⟨
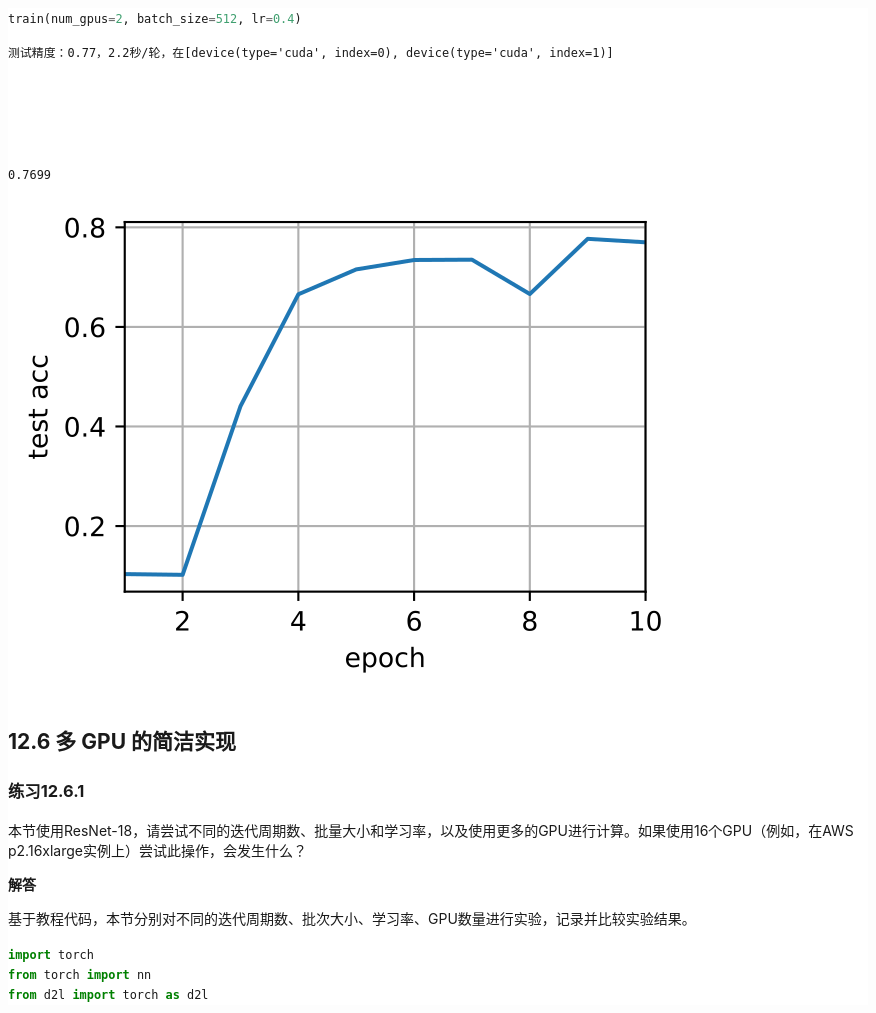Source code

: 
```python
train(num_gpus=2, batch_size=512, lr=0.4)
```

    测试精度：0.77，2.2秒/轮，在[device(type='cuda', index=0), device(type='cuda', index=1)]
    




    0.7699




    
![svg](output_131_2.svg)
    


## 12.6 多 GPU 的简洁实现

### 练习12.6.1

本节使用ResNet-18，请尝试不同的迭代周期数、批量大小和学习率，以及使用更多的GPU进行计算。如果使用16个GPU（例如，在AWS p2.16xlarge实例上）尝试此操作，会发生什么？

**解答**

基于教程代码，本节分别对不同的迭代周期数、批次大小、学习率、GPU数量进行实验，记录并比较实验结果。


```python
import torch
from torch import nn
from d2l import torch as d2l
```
⟩
_Exercise directions_.
Reproduce the material above verbatim; omit every picture.

_Written reply_.
Source code

: 
```python
train(num_gpus=2, batch_size=512, lr=0.4)
```

    测试精度：0.77，2.2秒/轮，在[device(type='cuda', index=0), device(type='cuda', index=1)]
    




    0.7699




    
![svg](output_131_2.svg)
    


## 12.6 多 GPU 的简洁实现

### 练习12.6.1

本节使用ResNet-18，请尝试不同的迭代周期数、批量大小和学习率，以及使用更多的GPU进行计算。如果使用16个GPU（例如，在AWS p2.16xlarge实例上）尝试此操作，会发生什么？

**解答**

基于教程代码，本节分别对不同的迭代周期数、批次大小、学习率、GPU数量进行实验，记录并比较实验结果。


```python
import torch
from torch import nn
from d2l import torch as d2l
```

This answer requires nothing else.